Enjoy it! Glad that’s the outcome (not that it would be anything else) but so angry you’ve been put through stress. Sounds like it’s a box ticking exercise though. Yep. Dealt with that. Box ticked.

countrypunk · 05/04/2023 12:08

That's great OP, and sounds like you handled it brilliantly. Enjoy your leave!

There's a similar man at my work. He reported a security guard recently for completely spurious reasons. It's completely enraging. Everyone tiptoes around him which just emboldens him further.

pickledandpuzzled · 05/04/2023 12:11

Fantastic.

I repeat my previous advice which is to make it obvious that you are being careful when he is around- not tiptoeing around him but stating loudly "sorry I can't talk about my sport. Someone reported me last time. Sorry I can't tell you what I'm doing at the weekend. I'd hate someone to get the wrong end of the stick and report me again. I won't ask you where you went on holiday in case we accidentally say something to get ourselves reported again."

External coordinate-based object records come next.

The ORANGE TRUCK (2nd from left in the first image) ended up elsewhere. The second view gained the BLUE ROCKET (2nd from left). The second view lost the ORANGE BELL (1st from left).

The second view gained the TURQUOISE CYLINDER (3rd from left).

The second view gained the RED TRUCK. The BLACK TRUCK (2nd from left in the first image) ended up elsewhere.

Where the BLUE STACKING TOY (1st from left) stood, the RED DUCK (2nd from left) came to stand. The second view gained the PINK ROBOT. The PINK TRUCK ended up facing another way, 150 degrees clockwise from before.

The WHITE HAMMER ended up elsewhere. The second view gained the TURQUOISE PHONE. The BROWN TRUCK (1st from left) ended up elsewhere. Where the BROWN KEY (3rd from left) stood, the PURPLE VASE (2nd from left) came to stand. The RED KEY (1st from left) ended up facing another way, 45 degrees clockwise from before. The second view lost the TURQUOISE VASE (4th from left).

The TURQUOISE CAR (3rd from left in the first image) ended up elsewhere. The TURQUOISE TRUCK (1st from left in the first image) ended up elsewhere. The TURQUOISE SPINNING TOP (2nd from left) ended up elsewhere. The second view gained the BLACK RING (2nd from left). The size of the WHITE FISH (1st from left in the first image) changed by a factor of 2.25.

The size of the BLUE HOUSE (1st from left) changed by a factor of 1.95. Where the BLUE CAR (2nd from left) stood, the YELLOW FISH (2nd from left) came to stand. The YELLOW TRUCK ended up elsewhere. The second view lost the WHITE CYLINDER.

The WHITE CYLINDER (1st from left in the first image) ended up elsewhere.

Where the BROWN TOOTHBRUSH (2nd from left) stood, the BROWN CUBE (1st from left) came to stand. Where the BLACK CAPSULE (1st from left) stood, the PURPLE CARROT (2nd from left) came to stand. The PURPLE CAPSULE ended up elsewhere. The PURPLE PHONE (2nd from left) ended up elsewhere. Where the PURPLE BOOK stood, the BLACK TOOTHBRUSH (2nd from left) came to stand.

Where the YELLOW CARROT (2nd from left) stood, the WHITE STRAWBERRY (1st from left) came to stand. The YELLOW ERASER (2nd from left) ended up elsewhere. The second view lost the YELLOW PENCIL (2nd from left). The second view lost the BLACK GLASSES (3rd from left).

Shut down conversation when he is present.

Somanyquestionstoaskaboutthis · 05/04/2023 12:12

Fantastic news. He sounds an absolute nightmare for HR. Common sense would be that they could tell him there was nothing to complain about and no they can’t have a word with you. It’s a shame common sense has gone.

BlueHeelers · 05/04/2023 12:13

Thank you so much @Grubble for updating us. Having been through a more serious process for my views on sex and gender, I know what this can take out of you.

I’m glad you made your point about the toll on you - could you take a few days signed off with stress?

that the guy who (I assume) made the complaint is having a really lengthy HR battle with another colleague happening ATM. I mean like external mediators are involved and apparently a police report about a hate incident or something. He also reported another colleague for racism for really spurious reasons last year. And another colleague was pulled into HR ‘for a word’ at the request of the complainer.

He’s a fucking bully. Why aren’t HR doing their job and looking at the whole picture. How much is this costing? In the toll on colleagues and the actual cash costs.

He sounds like he needs mental health support. Such behaviour is not normal.